• [Supplied material]:
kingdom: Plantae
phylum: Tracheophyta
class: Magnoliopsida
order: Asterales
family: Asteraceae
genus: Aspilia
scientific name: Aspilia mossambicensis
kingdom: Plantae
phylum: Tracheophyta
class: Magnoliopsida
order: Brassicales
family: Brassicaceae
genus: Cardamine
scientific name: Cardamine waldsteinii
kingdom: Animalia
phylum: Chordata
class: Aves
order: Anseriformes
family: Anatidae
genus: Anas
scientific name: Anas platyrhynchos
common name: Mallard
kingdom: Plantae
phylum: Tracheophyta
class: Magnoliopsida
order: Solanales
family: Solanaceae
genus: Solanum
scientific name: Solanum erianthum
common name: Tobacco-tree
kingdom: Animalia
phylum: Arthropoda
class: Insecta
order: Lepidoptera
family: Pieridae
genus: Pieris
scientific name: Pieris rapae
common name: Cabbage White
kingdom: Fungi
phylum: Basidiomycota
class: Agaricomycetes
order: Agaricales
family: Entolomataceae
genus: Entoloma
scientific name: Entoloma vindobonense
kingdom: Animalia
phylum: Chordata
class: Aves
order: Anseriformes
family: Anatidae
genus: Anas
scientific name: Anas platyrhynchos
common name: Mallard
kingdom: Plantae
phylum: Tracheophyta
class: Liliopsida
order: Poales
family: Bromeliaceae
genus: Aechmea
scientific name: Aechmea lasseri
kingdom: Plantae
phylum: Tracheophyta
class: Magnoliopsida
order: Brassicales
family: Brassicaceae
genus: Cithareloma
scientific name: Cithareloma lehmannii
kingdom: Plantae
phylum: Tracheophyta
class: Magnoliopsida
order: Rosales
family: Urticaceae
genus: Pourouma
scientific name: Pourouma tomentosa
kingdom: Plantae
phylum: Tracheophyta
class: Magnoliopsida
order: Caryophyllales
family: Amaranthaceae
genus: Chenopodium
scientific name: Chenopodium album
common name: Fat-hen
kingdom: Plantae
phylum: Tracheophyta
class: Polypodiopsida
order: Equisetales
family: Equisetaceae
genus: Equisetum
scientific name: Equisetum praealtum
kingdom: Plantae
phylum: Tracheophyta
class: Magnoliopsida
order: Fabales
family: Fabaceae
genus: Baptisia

• [Your instructions]:
Could you repeat the data from its first line through the line containing "genus: Cardamine", both ends included, swapping "phylum" for "division" and leaving everything else as it is?

• [Task solution]:
kingdom: Plantae
division: Tracheophyta
class: Magnoliopsida
order: Asterales
family: Asteraceae
genus: Aspilia
scientific name: Aspilia mossambicensis
kingdom: Plantae
division: Tracheophyta
class: Magnoliopsida
order: Brassicales
family: Brassicaceae
genus: Cardamine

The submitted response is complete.